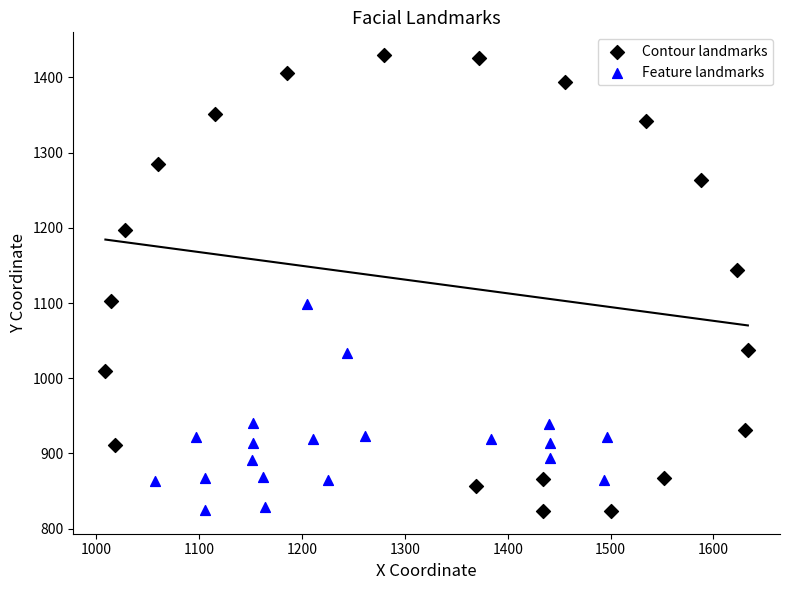

Which series reaches the maximum Y coordinate?

Contour landmarks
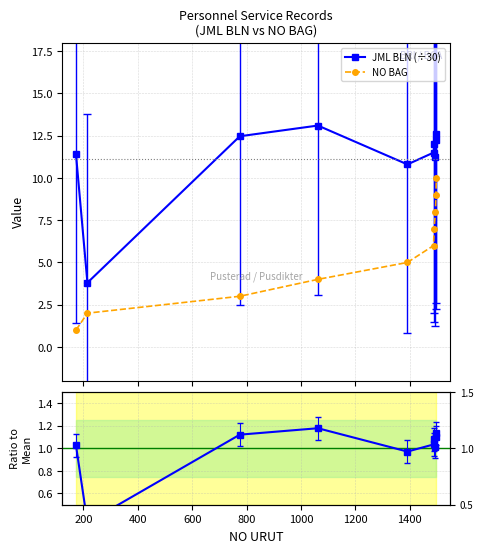

True or false: JML BLN (÷30) and NO BAG cross at least once.

False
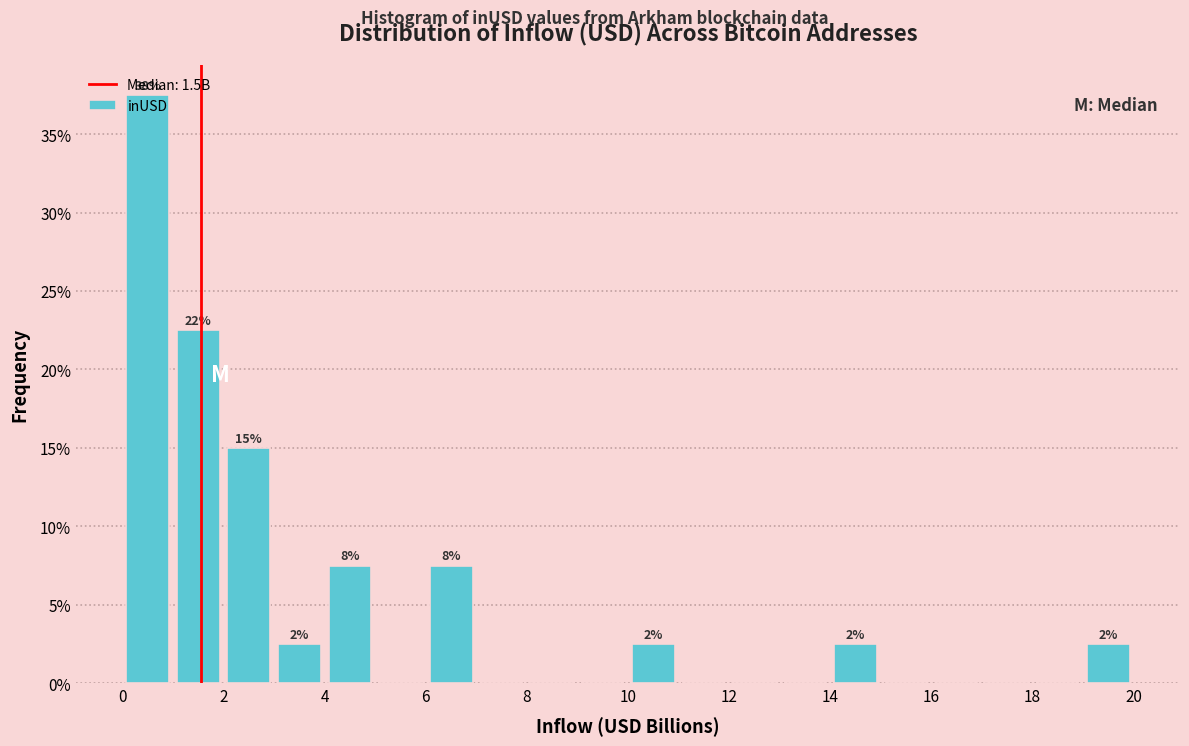

Which range on the x-axis has the tallest bar?

0 to 1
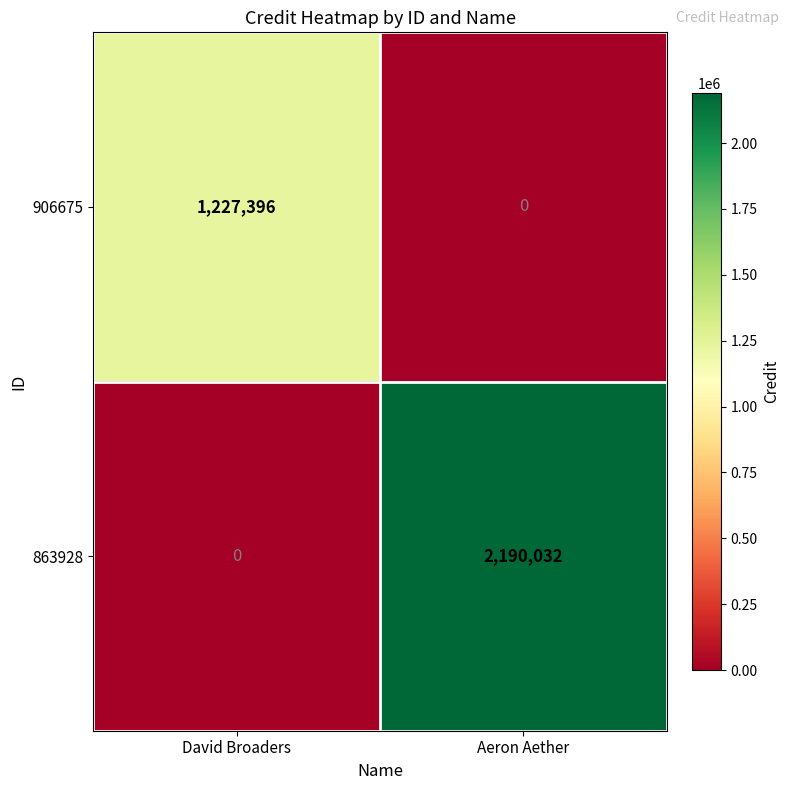

At which category is the sum across all series the highest?

Aeron Aether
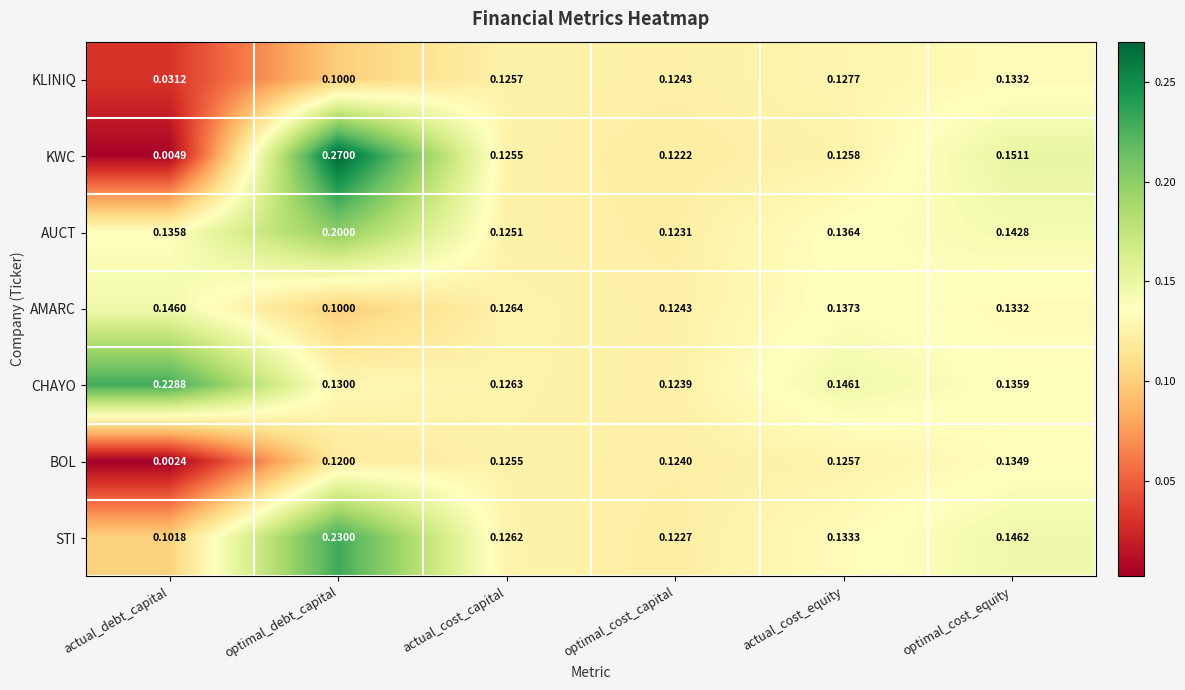

At which category is the sum across all series the highest?

optimal_debt_capital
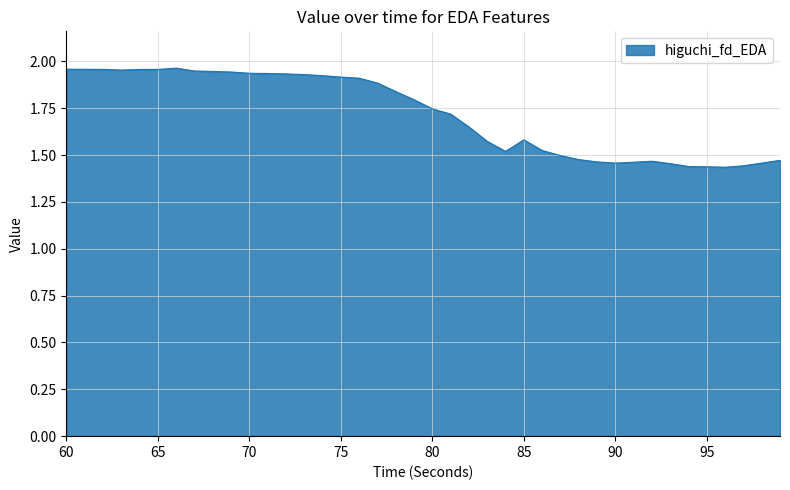

How many lines are shown in the chart?

1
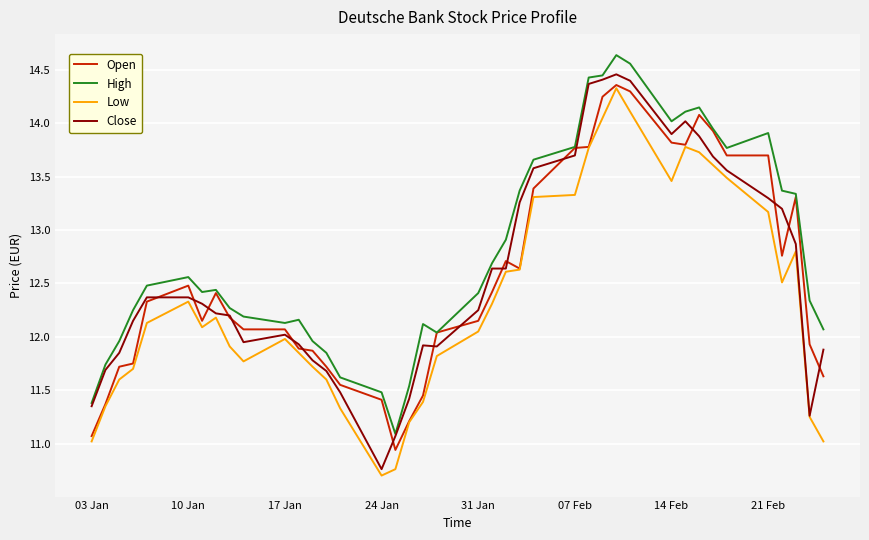

What is the smallest value displayed?

10.7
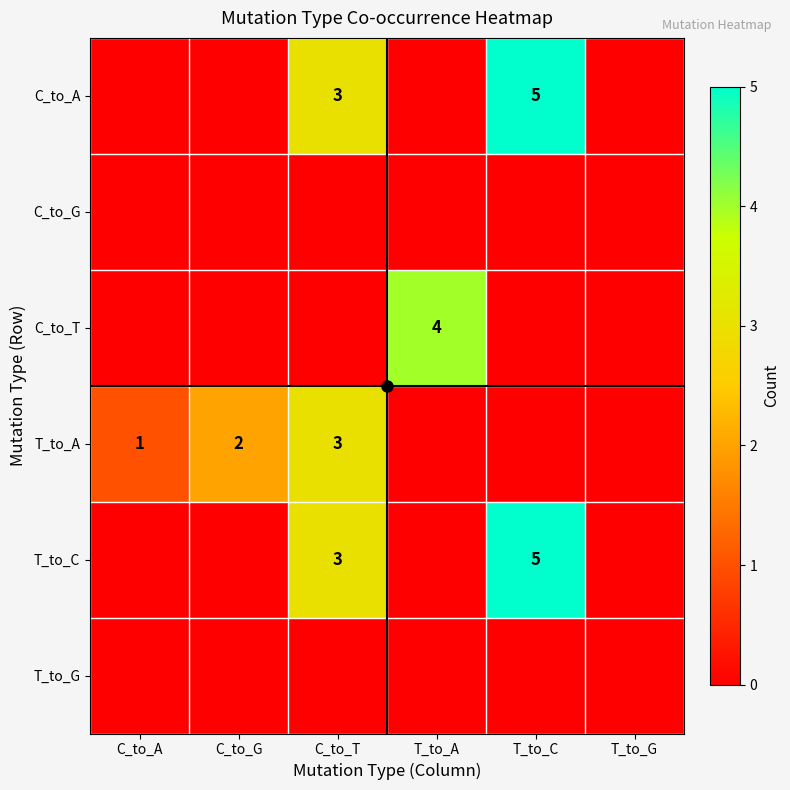

Is it true that T_to_A equals 1 at C_to_T?

False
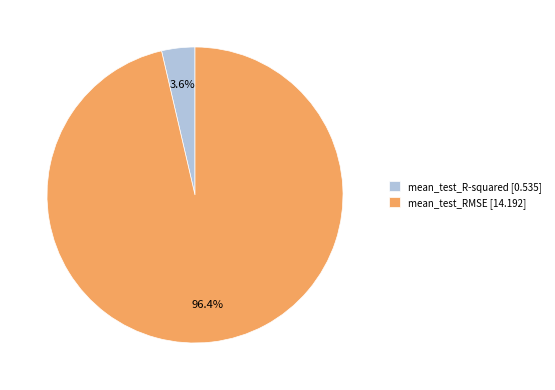

To the nearest percent, what is the difference between the mean_test_R-squared and mean_test_RMSE slice percentages?

93%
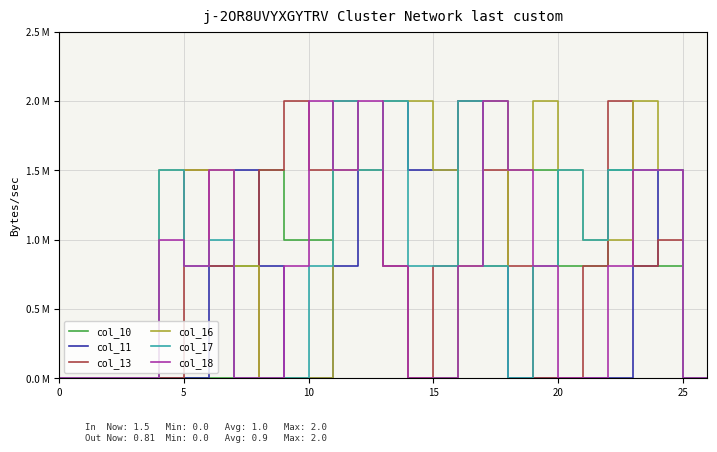

Does the chart display data point markers on the line(s)?

No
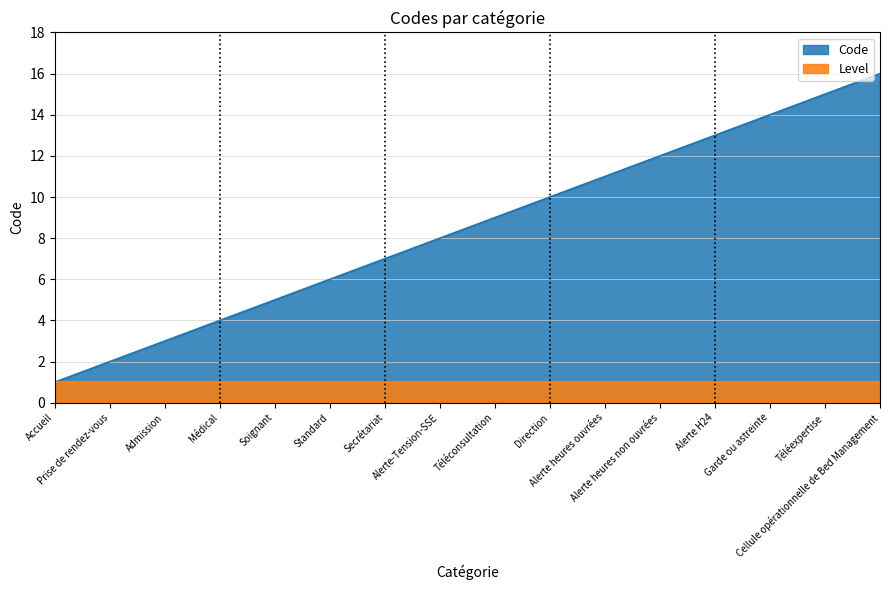

Count the number of categories in the chart.

16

* GOAL OF THE EXERCISE: Copy every item above word for word, leaving out the pictures.

* OUTPUT FOR THIS TASK:
Which series reaches the maximum Y coordinate?

Contour landmarks

True or false: JML BLN (÷30) and NO BAG cross at least once.

False

Which range on the x-axis has the tallest bar?

0 to 1

At which category is the sum across all series the highest?

Aeron Aether

At which category is the sum across all series the highest?

optimal_debt_capital

How many lines are shown in the chart?

1

What is the smallest value displayed?

10.7

Is it true that T_to_A equals 1 at C_to_T?

False

To the nearest percent, what is the difference between the mean_test_R-squared and mean_test_RMSE slice percentages?

93%

Does the chart display data point markers on the line(s)?

No

Count the number of categories in the chart.

16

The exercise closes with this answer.